SAS software, version 9.1.3 (SAS Institute, Cary, NC) was used for all statistical analysis. Approximately half (42%) of the participants in this study underwent more than one ABPM at 4-year intervals, thus specialized techniques were used to account for the intrasubject correlation. Mixed models for continuous outcomes and generalized estimating equation (GEE) techniques for binary outcomes, PROC MIXED (SAS Institute Inc. SAS/STAT Software Release 9.1. Cary, NC: SAS Institute, 2002–2003.) and PROC GENMOD (The GENMOD Procedure. SAS/STAT Software: Changes and Enhancements through Release 6.11. Cary, N.C.: SAS Institute Inc., 1996.) computed robust standard errors for hypothesis testing. Unadjusted models with the genotype group as a categorical predictor variable were first used to identify potential differences between the baseline demographics of the groups. Then, multiple mixed regression models were used to asses relationships between each SNP and haplotype and systolic and diastolic dipping ratios and multiple GEE regression models were used to asses relationships between each SNP and haplotype and presence of systolic and diastolic non-dipping. Model covariates, chosen a priori, included age, sex, body mass index (BMI), and self-reported “heritage” (countries of recent ancestral origin). Other covariates such as apnea-hypopnea index (AHI) – a measure of sleep disordered breathing - and cardiovascular disease were not included as they did not improve the models’ ability to detect genotype associations. Presence/absence of allelic variants (C/T for rs7076938 [tagging Gly389Arg]; G/A for rs2400707 [tagging Gln27Glu], and A/T for rs17778257 [tagging Arg16Gly]) and haplotypes were examined as the predictor variables in all models. In addition, trend tests for number of each allelic variants and haplotypes (0, 1 or 2) predicting BP dipping ratios and non-dipping was performed. P-values of less than 0.05 for all tests (Chi-square and t-tests) were used to indicate statistical significance.

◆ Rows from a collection
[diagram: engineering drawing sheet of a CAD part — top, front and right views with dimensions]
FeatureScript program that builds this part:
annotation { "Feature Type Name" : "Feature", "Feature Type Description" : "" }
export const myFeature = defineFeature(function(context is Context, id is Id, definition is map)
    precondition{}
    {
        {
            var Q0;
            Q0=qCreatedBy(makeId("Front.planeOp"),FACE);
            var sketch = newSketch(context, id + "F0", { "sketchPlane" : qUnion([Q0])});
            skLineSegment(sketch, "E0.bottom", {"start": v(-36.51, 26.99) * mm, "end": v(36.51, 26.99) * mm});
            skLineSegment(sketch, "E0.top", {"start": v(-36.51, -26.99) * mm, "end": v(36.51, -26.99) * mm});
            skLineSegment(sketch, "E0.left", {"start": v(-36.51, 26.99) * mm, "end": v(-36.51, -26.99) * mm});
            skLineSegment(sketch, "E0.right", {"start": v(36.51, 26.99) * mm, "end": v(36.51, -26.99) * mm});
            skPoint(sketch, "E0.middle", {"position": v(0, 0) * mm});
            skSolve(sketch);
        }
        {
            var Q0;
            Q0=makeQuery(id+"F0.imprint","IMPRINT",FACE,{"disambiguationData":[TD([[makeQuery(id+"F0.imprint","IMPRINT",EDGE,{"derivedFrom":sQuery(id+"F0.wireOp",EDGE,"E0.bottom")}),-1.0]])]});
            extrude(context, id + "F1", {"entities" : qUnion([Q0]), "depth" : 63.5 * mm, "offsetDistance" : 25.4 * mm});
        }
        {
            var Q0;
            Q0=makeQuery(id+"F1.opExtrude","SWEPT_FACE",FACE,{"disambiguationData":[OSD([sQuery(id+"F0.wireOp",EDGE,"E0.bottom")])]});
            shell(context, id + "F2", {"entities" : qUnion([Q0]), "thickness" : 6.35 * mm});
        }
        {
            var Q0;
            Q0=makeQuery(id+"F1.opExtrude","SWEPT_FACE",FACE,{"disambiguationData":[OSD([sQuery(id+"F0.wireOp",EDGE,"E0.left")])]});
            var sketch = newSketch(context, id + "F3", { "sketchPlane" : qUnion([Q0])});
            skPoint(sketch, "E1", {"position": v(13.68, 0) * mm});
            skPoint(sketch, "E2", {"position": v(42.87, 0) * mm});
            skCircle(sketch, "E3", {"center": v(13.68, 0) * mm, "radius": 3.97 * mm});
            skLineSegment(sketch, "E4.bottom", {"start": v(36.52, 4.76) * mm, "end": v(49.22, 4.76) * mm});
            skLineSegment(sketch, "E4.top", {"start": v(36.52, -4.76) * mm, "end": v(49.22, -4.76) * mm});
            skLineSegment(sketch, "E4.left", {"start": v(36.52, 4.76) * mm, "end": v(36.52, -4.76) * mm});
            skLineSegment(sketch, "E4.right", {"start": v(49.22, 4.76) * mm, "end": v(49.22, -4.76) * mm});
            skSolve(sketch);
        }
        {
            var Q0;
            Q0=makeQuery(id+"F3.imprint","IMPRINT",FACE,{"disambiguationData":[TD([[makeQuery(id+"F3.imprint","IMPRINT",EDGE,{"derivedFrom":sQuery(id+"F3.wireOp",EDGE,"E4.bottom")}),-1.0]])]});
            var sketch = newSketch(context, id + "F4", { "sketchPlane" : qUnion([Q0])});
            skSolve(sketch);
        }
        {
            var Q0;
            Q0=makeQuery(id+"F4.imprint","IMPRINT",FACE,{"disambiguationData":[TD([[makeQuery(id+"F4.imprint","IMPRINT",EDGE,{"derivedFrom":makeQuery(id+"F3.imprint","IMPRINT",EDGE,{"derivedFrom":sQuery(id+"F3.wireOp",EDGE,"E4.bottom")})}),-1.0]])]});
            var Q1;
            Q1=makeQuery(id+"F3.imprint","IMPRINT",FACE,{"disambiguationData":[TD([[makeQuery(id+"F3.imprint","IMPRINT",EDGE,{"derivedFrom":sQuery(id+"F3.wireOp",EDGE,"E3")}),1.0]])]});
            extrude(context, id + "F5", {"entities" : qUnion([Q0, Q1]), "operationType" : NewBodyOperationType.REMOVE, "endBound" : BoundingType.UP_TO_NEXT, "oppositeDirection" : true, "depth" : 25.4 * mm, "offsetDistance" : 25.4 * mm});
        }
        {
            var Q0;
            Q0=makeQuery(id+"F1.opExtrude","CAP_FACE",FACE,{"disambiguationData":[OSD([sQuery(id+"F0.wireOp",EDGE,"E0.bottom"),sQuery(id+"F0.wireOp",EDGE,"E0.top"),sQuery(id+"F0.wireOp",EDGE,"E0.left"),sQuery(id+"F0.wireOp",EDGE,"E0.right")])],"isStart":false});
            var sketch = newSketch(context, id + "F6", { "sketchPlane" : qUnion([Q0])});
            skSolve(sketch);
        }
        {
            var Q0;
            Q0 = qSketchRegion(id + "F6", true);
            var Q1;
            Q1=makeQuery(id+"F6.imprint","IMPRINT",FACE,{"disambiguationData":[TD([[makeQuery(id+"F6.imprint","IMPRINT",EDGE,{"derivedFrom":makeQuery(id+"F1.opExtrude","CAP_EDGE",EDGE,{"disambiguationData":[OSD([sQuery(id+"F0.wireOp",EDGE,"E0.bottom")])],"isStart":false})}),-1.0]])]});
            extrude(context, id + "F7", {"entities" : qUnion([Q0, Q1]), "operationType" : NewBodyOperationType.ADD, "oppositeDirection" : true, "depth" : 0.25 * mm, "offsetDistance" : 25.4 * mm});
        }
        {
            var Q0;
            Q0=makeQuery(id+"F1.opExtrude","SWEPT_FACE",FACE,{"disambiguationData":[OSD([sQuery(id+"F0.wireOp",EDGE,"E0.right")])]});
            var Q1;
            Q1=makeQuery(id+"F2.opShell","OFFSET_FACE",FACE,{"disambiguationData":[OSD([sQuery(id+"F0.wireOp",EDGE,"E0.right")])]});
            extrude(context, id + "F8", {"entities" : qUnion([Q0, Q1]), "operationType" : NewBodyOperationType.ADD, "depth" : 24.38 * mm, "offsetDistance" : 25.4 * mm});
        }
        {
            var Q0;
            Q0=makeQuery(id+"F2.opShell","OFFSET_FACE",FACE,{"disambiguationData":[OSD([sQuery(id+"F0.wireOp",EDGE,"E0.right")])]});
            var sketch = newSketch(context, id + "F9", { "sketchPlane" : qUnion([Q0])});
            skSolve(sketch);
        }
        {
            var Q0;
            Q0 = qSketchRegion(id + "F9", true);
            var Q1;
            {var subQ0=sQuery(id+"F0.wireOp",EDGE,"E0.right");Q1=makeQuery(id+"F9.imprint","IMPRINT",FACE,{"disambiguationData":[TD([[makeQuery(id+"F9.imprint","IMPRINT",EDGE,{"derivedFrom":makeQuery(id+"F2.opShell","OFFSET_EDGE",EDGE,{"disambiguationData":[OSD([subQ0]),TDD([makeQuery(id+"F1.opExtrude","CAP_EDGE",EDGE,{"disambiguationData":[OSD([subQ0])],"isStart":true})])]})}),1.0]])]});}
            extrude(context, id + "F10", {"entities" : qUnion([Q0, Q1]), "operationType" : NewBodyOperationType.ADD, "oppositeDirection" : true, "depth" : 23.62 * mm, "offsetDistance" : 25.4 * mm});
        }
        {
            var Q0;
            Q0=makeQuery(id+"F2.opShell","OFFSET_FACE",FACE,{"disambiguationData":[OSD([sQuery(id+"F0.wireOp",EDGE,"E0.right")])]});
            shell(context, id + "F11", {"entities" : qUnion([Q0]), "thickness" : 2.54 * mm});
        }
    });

◆ Work item
Please continue the statistical analysis text above, on genotypes and blood pressure dipping, from where it stops.

◆ Answer to this exercise
RESULTS

Subjects

Baseline characteristics of all the analyzed subjects, and broken down by genotype groups, are shown in Tables 2 and 3. We included 497 individuals and a total of 802 ABPM tests as follows: 290 participants contributed one test, 135 participants contributed 2 tests (with 4 years between tests), and 72 contributed 3 tests (4 years apart). Of 497 participants not taking antihypertensives, mean age was 51 ± 8 (range 30–74 years), and 199 (40%) were female. Mean BMI was 30 ± 5 (range 17–52). Participants homozygous for AA of rs2400707 were of similar ages and BMI compared to those homozygous for GG. Likewise for rs17778257 and rs7076938, individuals from the different genotypes were similar in characteristics. Participants grouped into three major haplotypes: T/G (64.6%, tagging for Arg16Gln27), A/G (34.2%, tagging for Gly16Gln27), and A/A (65.1%, tagging for Gly16Glu27), and two participants carried the rare T/A haplotype, tagging for Arg16Glu27.

Table 2.

Participant characteristics

Characteristic Value
# of Participants 497 (802 studies)
Gender, n (%)
    Male 470 (59)
    Female 332 (41)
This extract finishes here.